Just the Facts
Owner: Ron Crawford
Ron Crawford has been a Model T enthusiast for practically all of his life. He was a 13-year-old kid when he owned his first one. Now, at the age of 80, he’s back behind the wheel of another Model T.
Although this bright green 1926 was finished last year, it was 2001 when the project first got underway. Ron, an architect by trade, had a design in mind and needed a builder to help create the actual thing. He found what he was looking for at the Model T Shop in Sacramento, California, owned by Ray Zarick. Ron explained what he wanted—a 1930s-style lakes modified roadster. Zarick caught the vision right away, and even had a steel body in his inventory to get the wheels turning. Working together, Ron and Zarick created a meticulously built rod, with an amazing amount of engineering and artistic trim work.
When the necessary bodywork was finished —patch panels, new doorsills, back panel replacement—the transformation could start. The body was narrowed 10 inches at the front cowl and 12 inches at the rear panel. The three-piece hood is accented by a stainless center bar and held by a leather strap with spring tensioners hidden inside. Ray narrowed and shortened a 1933 Chevy grille shell, filling the center with a handbuilt insert made from vertical stainless bars. The headlights are 1930 Model A reproductions.
The paint was mixed and shot by Randy Dimmitt at Randy’s Kandies, in Placerville, California. He used polyester-base U-Tech paint to achieve the pure green finish. Mike Clines from Clines Pinstriping has been ‘striping and lettering since the 1950s, and is a pro at painting gold leaf. The numbers on the doors are his contribution. Antique brass pieces from various sources are used as ornamentation all over the car.

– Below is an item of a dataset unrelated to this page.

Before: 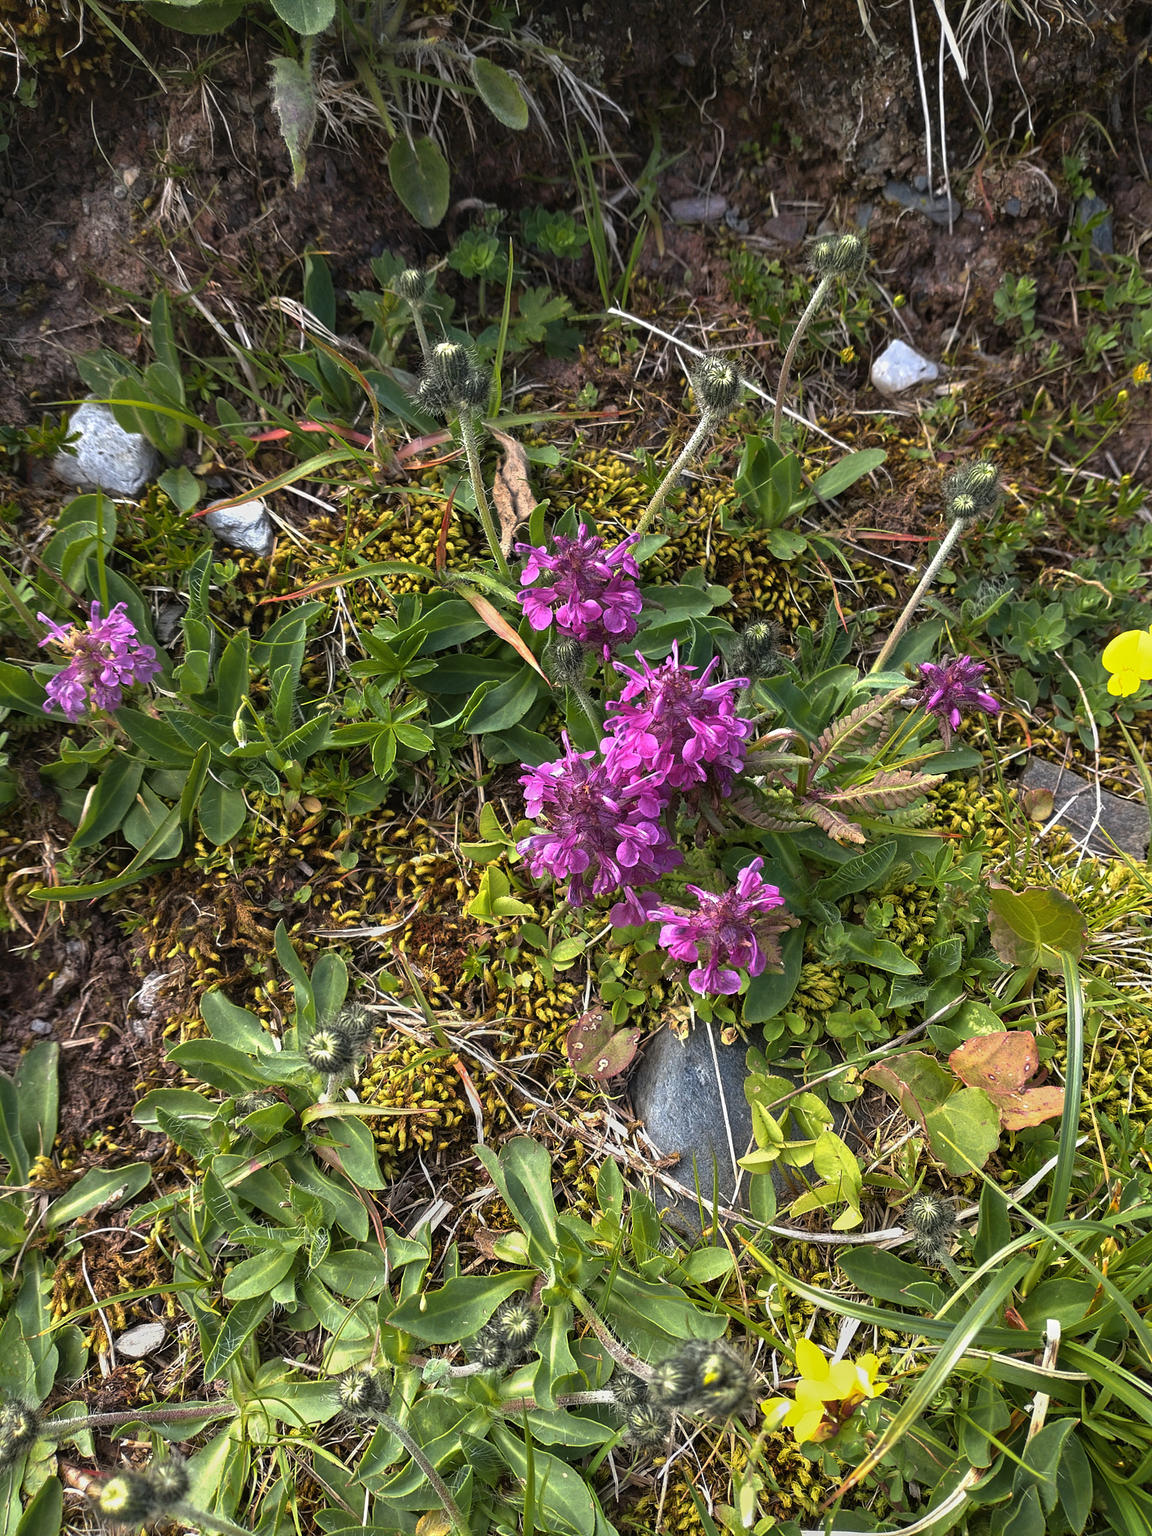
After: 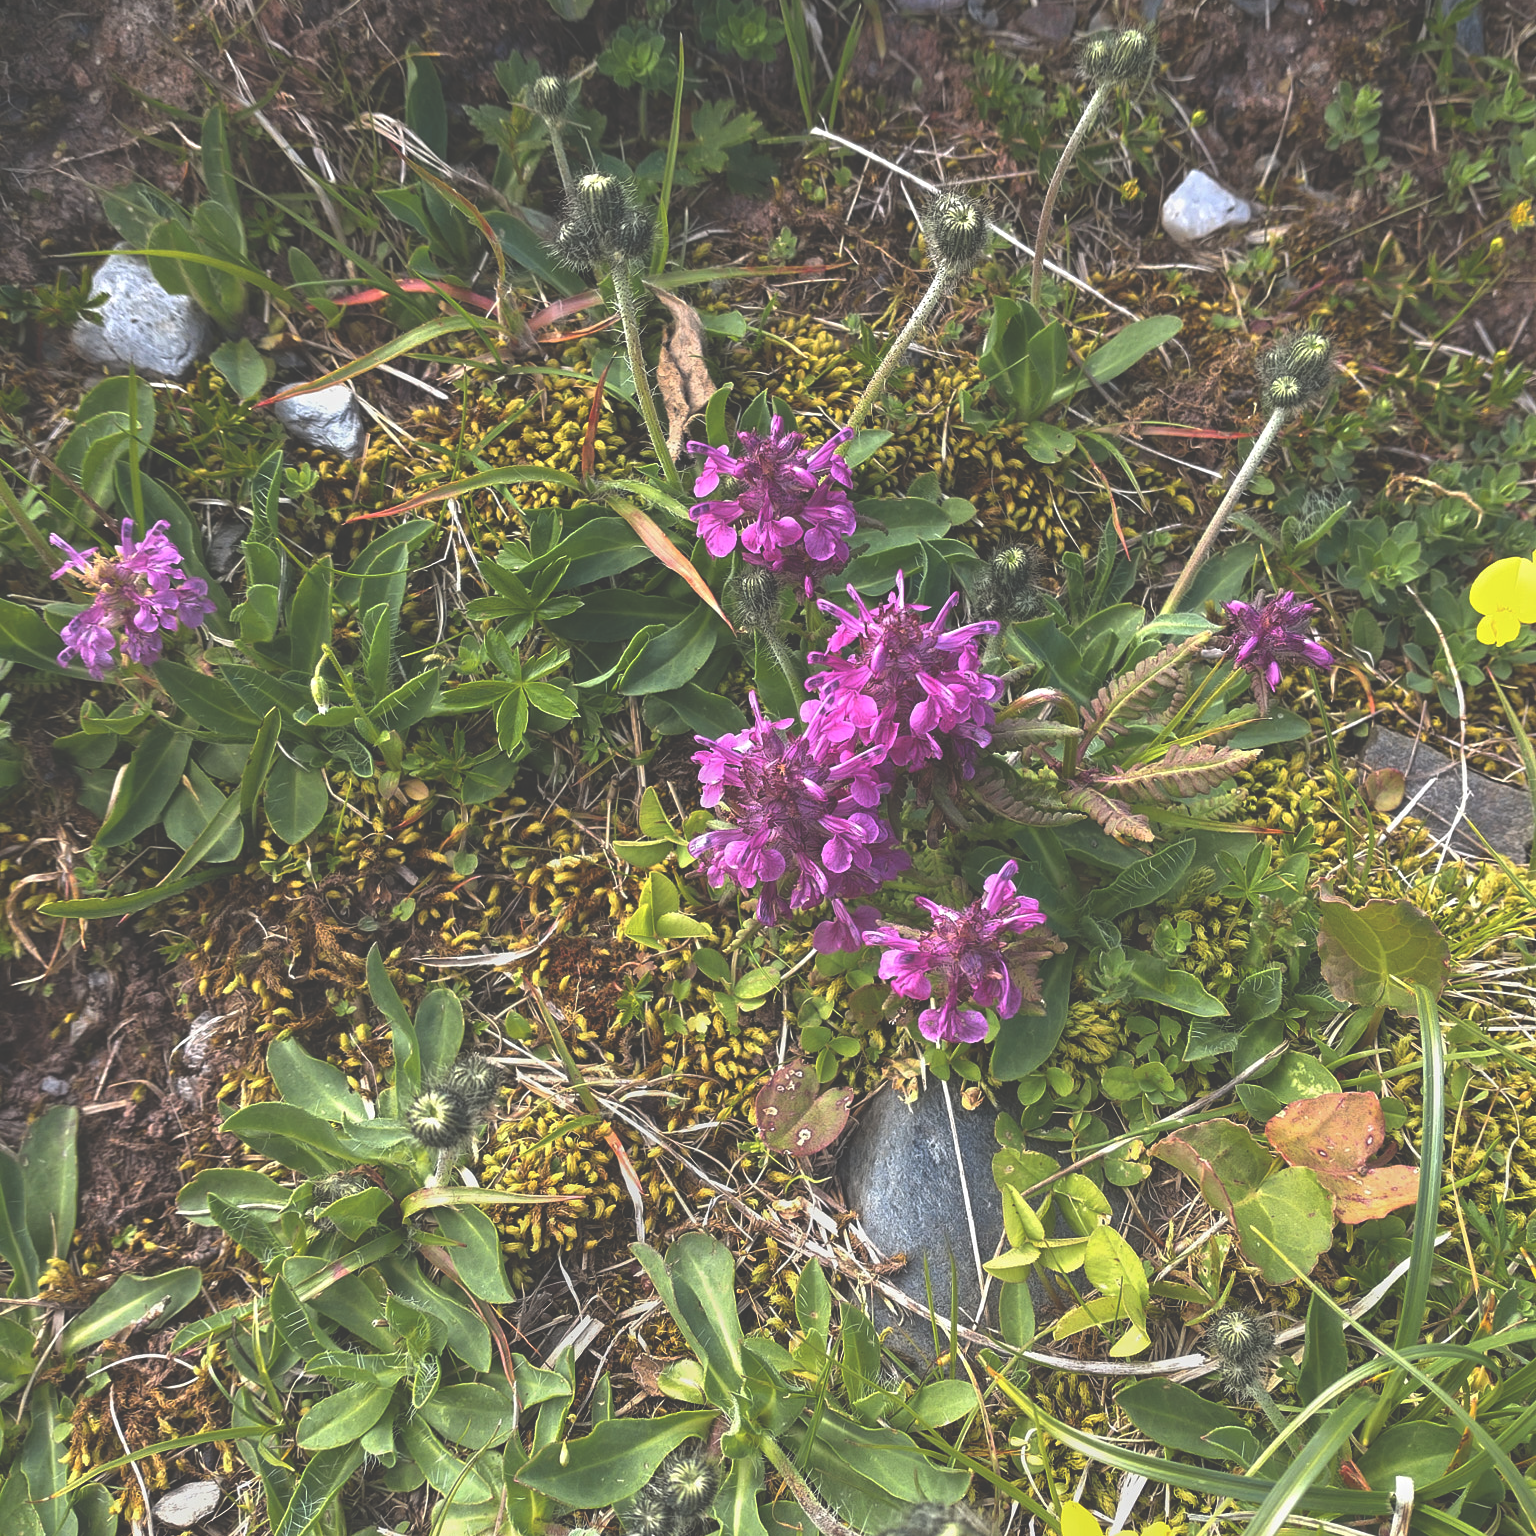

After the body shape was finalized, a 2×3 rectangular tube frame was constructed for a tailor-made fit. The ‘rails extend up behind the body in a sweeping S curve to support the fuel tank and keep the roadster low. Inside tubing carries wiring to the taillights and license plate light. To ensure a good fit, the body is mounted on dowel pins. Equal-length hairpins were built for the front and rear. The rear suspension supports a 4.11-geared Ford 8-inch with a 9-inch center and quick-change cover. Friction shocks were mounted at each corner. Springs are a Model A buggy spring in back and quarter-ellipticals in front. The leafs were fitted with Teflon strips and grease, then taped, prior to being wrapped with leather. The 4-inch drop and drilled I-beam axle from Magnum Axle connects a pair of 1940 Ford spindles with 12-inch 1940 drum brakes; 9-inch drums are employed in the back. Front brake lines from a single reservoir “fruit jar” master cylinder are hidden behind the I-beam axle.
Sticking to the 1930s-era theme reduces the options in the wheel and tire department to essentially one choice. Luckily, it’s a great choice. The 19-inch Model A wires, as well as the brakes, have been painted body-color green, set off by the chrome caps. They roll on skinny 5.50-19 and 6.50-19 Firestone blackwalls, out of the Coker Tire catalog.
Powering the car is a Ford four-banger, but not the kind Model T restorers would recognize. Esslinger Engineering specializes in Ford four-cylinder SOHC race engines and built this Midget Racing version from a 1974 139ci (2.3L) engine. The block was bored 0.030, and balanced and blueprinted. An Esslinger crank-triggered electronic ignition lights the air/fuel mixture delivered by four 40mm Mikuni side valve carbs (used on Harleys) on a custom intake manifold. On the other side, leftover gases exit through Model T Shop headers. The T5 transmission features a 9-inch Mercedes clutch disc.
The resized body required the dash to be modified to fit. Ray added an engine-turned panel and filled it with Stewart-Warner Wings gauges with curved lenses and brass trim rings. Brass lamp parts were used to mount the round-tubing steering column to the dash and for the steering wheel bearing. The wheel itself is a 15-inch Model T reproduction piece. The one-off shifter features a brass handle. The roadster was sent to Sonoma Custom Upholstery where the wrap-around seat and door panels were covered in deep tan leather.